(Data under study)
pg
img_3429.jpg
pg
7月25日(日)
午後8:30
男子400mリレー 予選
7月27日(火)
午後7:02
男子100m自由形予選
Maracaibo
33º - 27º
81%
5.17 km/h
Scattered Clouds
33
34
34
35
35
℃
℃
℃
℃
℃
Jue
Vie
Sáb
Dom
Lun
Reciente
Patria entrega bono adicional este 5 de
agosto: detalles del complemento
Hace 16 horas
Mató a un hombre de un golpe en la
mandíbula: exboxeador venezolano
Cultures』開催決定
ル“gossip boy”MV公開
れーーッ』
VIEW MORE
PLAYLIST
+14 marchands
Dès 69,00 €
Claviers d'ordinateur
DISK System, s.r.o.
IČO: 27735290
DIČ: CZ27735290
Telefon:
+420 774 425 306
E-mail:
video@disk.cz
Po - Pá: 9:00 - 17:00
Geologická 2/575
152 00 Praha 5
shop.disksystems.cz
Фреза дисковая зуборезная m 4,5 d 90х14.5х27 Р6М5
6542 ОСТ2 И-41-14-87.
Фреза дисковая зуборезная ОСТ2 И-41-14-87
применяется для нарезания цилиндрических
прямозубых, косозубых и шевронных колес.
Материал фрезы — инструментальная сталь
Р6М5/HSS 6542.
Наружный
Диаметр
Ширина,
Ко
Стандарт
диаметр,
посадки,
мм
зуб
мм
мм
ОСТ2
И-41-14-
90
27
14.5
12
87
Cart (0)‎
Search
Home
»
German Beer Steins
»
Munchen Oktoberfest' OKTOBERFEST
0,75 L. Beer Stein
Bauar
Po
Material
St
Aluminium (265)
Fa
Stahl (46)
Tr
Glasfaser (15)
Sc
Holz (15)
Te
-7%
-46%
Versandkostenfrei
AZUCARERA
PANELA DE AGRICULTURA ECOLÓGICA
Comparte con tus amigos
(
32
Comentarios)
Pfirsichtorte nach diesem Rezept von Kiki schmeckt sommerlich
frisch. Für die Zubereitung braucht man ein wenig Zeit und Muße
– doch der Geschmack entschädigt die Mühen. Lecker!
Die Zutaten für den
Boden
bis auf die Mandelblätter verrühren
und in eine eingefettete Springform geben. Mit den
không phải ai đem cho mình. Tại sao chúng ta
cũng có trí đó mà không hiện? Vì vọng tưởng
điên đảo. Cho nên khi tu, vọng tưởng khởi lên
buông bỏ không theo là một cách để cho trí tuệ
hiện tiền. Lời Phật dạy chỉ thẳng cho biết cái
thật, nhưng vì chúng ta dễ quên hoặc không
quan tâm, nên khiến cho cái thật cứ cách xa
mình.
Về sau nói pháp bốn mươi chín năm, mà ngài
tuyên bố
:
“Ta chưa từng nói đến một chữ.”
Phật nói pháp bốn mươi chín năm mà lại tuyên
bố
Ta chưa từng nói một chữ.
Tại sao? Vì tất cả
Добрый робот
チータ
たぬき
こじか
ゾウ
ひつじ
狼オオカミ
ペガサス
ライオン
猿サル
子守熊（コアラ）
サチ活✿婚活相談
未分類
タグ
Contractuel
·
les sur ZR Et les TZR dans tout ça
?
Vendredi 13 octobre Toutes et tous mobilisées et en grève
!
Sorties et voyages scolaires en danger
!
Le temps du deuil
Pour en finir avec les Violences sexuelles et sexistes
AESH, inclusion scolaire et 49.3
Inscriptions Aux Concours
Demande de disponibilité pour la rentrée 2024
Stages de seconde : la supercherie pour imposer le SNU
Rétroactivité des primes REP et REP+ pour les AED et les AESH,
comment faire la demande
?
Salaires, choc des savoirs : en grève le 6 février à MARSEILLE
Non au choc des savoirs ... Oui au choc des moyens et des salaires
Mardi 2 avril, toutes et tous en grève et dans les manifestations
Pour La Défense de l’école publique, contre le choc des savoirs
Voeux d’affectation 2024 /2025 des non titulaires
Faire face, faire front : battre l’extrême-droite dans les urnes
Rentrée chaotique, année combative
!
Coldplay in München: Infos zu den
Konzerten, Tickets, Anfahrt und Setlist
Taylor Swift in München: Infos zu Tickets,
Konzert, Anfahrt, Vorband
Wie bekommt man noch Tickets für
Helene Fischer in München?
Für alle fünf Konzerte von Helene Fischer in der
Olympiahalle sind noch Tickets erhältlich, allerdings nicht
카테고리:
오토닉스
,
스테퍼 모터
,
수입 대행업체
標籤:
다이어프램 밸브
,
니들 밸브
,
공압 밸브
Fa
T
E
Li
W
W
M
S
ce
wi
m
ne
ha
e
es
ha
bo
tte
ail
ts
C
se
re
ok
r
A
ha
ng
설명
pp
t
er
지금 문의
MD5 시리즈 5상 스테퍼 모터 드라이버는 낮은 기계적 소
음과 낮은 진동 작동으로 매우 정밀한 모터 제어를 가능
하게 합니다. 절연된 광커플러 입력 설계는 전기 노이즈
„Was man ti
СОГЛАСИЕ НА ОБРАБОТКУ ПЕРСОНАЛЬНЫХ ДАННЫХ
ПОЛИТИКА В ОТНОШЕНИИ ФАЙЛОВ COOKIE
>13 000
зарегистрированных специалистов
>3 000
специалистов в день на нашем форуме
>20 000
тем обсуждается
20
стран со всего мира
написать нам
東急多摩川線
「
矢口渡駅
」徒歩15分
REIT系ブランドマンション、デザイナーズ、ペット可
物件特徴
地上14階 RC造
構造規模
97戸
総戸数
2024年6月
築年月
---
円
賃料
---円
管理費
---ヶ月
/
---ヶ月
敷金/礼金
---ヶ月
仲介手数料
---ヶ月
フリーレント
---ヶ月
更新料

(Problem details)
Please find every line in the records above that contains the string "choc" and copy each of those lines. Count only matches with the same letter case.

(Task answer)
Salaires, choc des savoirs : en grève le 6 février à MARSEILLE
Non au choc des savoirs ... Oui au choc des moyens et des salaires
Pour La Défense de l’école publique, contre le choc des savoirs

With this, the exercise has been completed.